** Opening Data provided block **

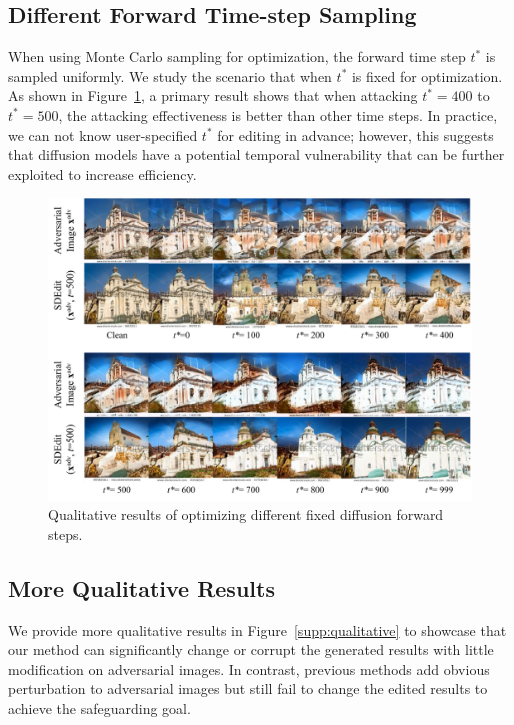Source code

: \subsection{Different Forward Time-step Sampling}

When using Monte Carlo sampling for optimization, the forward time step $t^*$ is sampled uniformly. We study the scenario that when $t^*$ is fixed for optimization. As shown in Figure~\ref{fig:different_timestep}, a primary result shows that when attacking $t^*=400$ to $t^*=500$, the attacking effectiveness is better than other time steps. In practice, we can not know user-specified $t^*$ for editing in advance; however, this suggests that diffusion models have a potential temporal vulnerability that can be further exploited to increase efficiency.

\begin{figure}[h]
\centering
\includegraphics[width=0.9\linewidth]{figures/different_timestep.pdf}
\caption{Qualitative results of optimizing different fixed diffusion forward steps.}
\label{fig:different_timestep}
\end{figure}

\subsection{More Qualitative Results}
We provide more qualitative results in Figure~\ref{supp:qualitative} to showcase that our method can significantly change or corrupt the generated results with little modification on adversarial images. In contrast, previous methods add obvious perturbation to adversarial images but still fail to change the edited results to achieve the safeguarding goal.

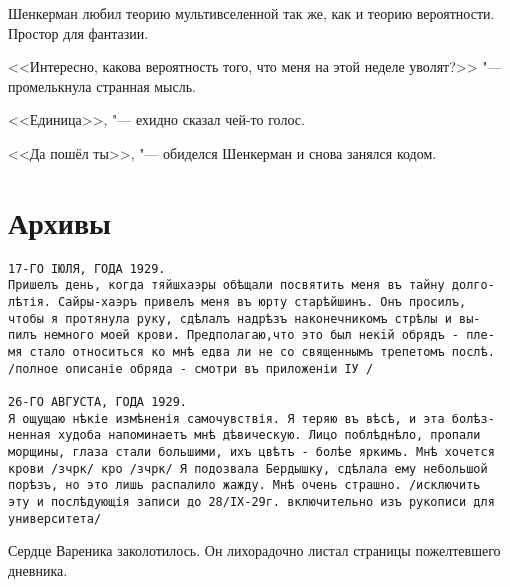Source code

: Шенкерман любил теорию мультивселенной так же, как и теорию вероятности.
Простор для фантазии.

<<Интересно, какова вероятность того, что меня на этой неделе уволят?>> "--- промелькнула странная мысль.

<<Единица>>, "--- ехидно сказал чей-то голос.

<<Да пошёл ты>>, "--- обиделся Шенкерман и снова занялся кодом.

\section{Архивы}


\begin{verbatim}
17-ГО IЮЛЯ, ГОДА 1929.
Пришелъ день, когда тяйшхаэры обѣщали посвятить меня въ тайну долго-
лѣтія. Сайры-хаэръ привелъ меня въ юрту старѣйшинъ. Онъ просилъ,
чтобы я протянула руку, сдѣлалъ надрѣзъ наконечникомъ стрѣлы и вы-
пилъ немного моей крови. Предполагаю,что это был некiй обрядъ - пле-
мя стало относиться ко мнѣ едва ли не со священнымъ трепетомъ послѣ.
/полное описаніе обряда - смотри въ приложеніи IУ /

26-ГО АВГУСТА, ГОДА 1929.
Я ощущаю нѣкіе измѣненія самочувствія. Я теряю въ вѣсѣ, и эта болѣз-
ненная худоба напоминаетъ мнѣ дѣвическую. Лицо поблѣднѣло, пропали
морщины, глаза стали большими, ихъ цвѣтъ - болѣе яркимъ. Мнѣ хочется
крови /зчрк/ кро /зчрк/ Я подозвала Бердышку, сдѣлала ему небольшой
порѣзъ, но это лишь распалило жажду. Мнѣ очень страшно. /исключить
эту и послѣдующія записи до 28/IX-29г. включительно изъ рукописи для
университета/
\end{verbatim}

Сердце Вареника заколотилось.
Он лихорадочно листал страницы пожелтевшего дневника.

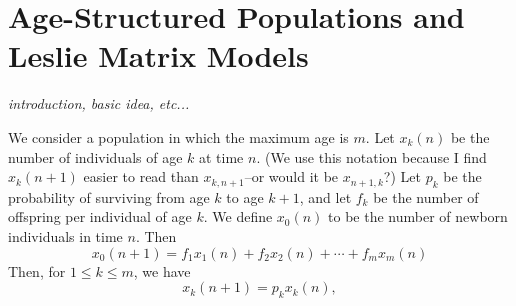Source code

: \section{Age-Structured Populations and Leslie Matrix Models}
\emph{introduction, basic idea, etc...}

We consider a population in which the maximum
age is $m$.
Let $x_{k}(n)$ be the number of individuals
of age $k$ at time $n$.
(We use this notation because
I find $x_{k}(n+1)$
easier to read than $x_{k,n+1}$--or would it be $x_{n+1,k}$?)
Let
$p_k$ be the probability of surviving from age $k$
to age $k+1$,
and let $f_k$ be the number of offspring per individual
of age $k$.
We define $x_0(n)$ to be the number of newborn individuals
in time $n$.
Then
\begin{equation}
  x_{0}(n+1) = f_1 x_{1}(n) + f_2 x_{2}(n) + \cdots + f_m x_{m}(n)
\label{eqn:leslie:newborn}
\end{equation}
Then, for $1 \le k \le m$, we have
\begin{equation}
   x_{k}(n+1) = p_k x_{k}(n),
\label{eqn:leslie:nextgen}
\end{equation}

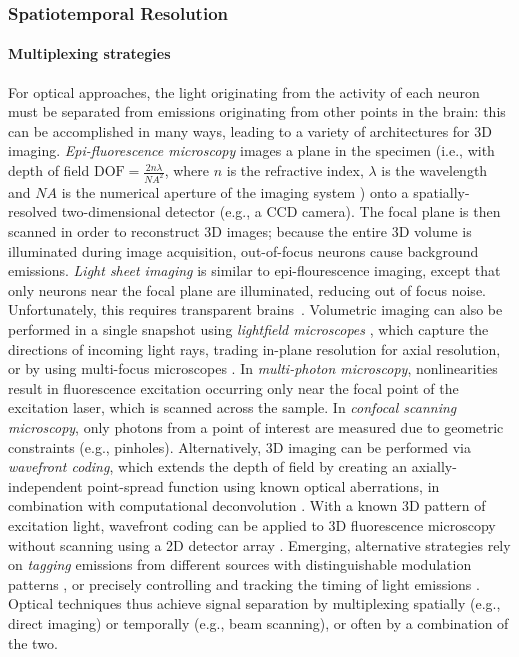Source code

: \subsubsection{Spatiotemporal Resolution}

\paragraph{Multiplexing strategies}
For optical approaches, the light originating from the activity of each neuron must be separated from emissions originating from other points in the brain: this can be accomplished in many ways, leading to a variety of architectures for 3D imaging.
\emph{Epi-fluorescence microscopy} images a plane in the specimen (i.e., with depth of field $\text{DOF} = \frac{2n \lambda}{NA^2}$, where $n$ is the refractive index, $\lambda$ is the wavelength and $NA$ is the numerical aperture of the imaging system \cite{quirin2013instantaneous}) onto a spatially-resolved two-dimensional detector (e.g., a CCD camera). 
The focal plane is then scanned in order to reconstruct 3D images; because the entire 3D volume is illuminated during image acquisition, out-of-focus neurons cause background emissions. 
\emph{Light sheet imaging} is similar to epi-flourescence imaging, except that only neurons near the focal plane are illuminated, reducing out of focus noise. Unfortunately, this requires transparent brains~\cite{ahrens13}. 
Volumetric imaging can also be performed in a single snapshot using \emph{lightfield microscopes} \cite{levoy2009recording, broxton2013wave}, which capture the directions of incoming light rays, trading in-plane resolution for axial resolution, or by using multi-focus microscopes \cite{abrahamsson2012fast}. 
In \emph{multi-photon microscopy}, nonlinearities result in fluorescence excitation occurring only near the focal point of the excitation laser, which is scanned across the sample. 
In \emph{confocal scanning microscopy}, only photons from a point of interest are measured due to geometric constraints (e.g., pinholes). 
Alternatively, 3D imaging can be performed via \emph{wavefront coding}, which extends the depth of field by creating an axially-independent point-spread function using known optical aberrations, in combination with computational deconvolution \cite{dowski1995extended}. 
With a known 3D pattern of excitation light, wavefront coding can be applied to 3D fluorescence microscopy without scanning using a 2D detector array \cite{quirin2013instantaneous}. 
Emerging, alternative strategies rely on \emph{tagging} emissions from different sources with distinguishable modulation patterns \cite{wang12, diebold2013digitally, ducros2013encoded, yin2006frequency, wu2006frequency}, or precisely controlling and tracking the timing of light emissions \cite{cheng2011simultaneous}.
Optical techniques thus achieve signal separation by multiplexing spatially (e.g., direct imaging) or temporally (e.g., beam scanning), or often by a combination of the two.

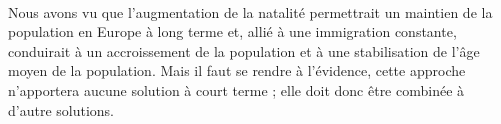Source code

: \paragraph{}Nous avons vu que l’augmentation de la natalité permettrait un maintien de la population en Europe à long terme et, allié à une immigration constante, conduirait à un accroissement de la population et à une stabilisation de l'âge moyen de la population. Mais il faut se rendre à l’évidence, cette approche n'apportera aucune solution à court terme ; elle doit donc être combinée à d’autre solutions.  
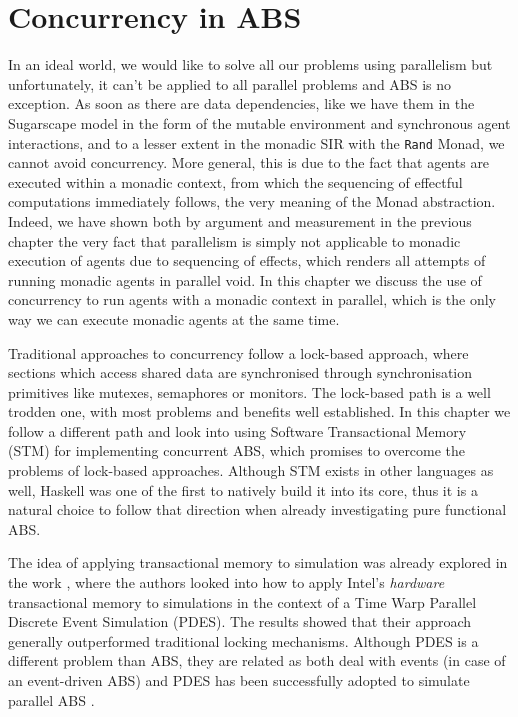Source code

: \chapter{Concurrency in ABS}
\label{ch:concurrent_abs}
In an ideal world, we would like to solve all our problems using parallelism but unfortunately, it can't be applied to all parallel problems and ABS is no exception. As soon as there are data dependencies, like we have them in the Sugarscape model in the form of the mutable environment and synchronous agent interactions, and to a lesser extent in the monadic SIR with the \texttt{Rand} Monad, we cannot avoid concurrency. More general, this is due to the fact that agents are executed within a monadic context, from which the  sequencing of effectful computations immediately follows, the very meaning of the Monad abstraction. Indeed, we have shown both by argument and measurement in the previous chapter the very fact that parallelism is simply not applicable to monadic execution of agents due to sequencing of effects, which renders all attempts of running monadic agents in parallel void. In this chapter we discuss the use of concurrency to run agents with a monadic context in parallel, which is the only way we can execute monadic agents at the same time.

\medskip

Traditional approaches to concurrency follow a lock-based approach, where sections which access shared data are synchronised through synchronisation primitives like mutexes, semaphores or monitors. The lock-based path is a well trodden one, with most problems and benefits well established. In this chapter we follow a different path and look into using Software Transactional Memory (STM) for implementing concurrent ABS, which promises to overcome the problems of lock-based approaches. Although STM exists in other languages as well, Haskell was one of the first to natively build it into its core, thus it is a natural choice to follow that direction when already investigating pure functional ABS.

The idea of applying transactional memory to simulation was already explored in the work \cite{hay_experiments_2015}, where the authors looked into how to apply Intel’s \textit{hardware} transactional memory to simulations in the context of a Time Warp Parallel Discrete Event Simulation (PDES). The results showed that their approach generally outperformed traditional locking mechanisms. Although PDES is a different problem than ABS, they are related as both deal with events (in case of an event-driven ABS) and PDES has been successfully adopted to simulate parallel ABS \cite{suryanarayanan_pdes-mas_2013}.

** Closing Data provided block **

● Problem to work on: Where does the word "thus" appear in the records? Copy every line that holds it.

● Completed exercise:
Optical techniques thus achieve signal separation by multiplexing spatially (e.g., direct imaging) or temporally (e.g., beam scanning), or often by a combination of the two.
Traditional approaches to concurrency follow a lock-based approach, where sections which access shared data are synchronised through synchronisation primitives like mutexes, semaphores or monitors. The lock-based path is a well trodden one, with most problems and benefits well established. In this chapter we follow a different path and look into using Software Transactional Memory (STM) for implementing concurrent ABS, which promises to overcome the problems of lock-based approaches. Although STM exists in other languages as well, Haskell was one of the first to natively build it into its core, thus it is a natural choice to follow that direction when already investigating pure functional ABS.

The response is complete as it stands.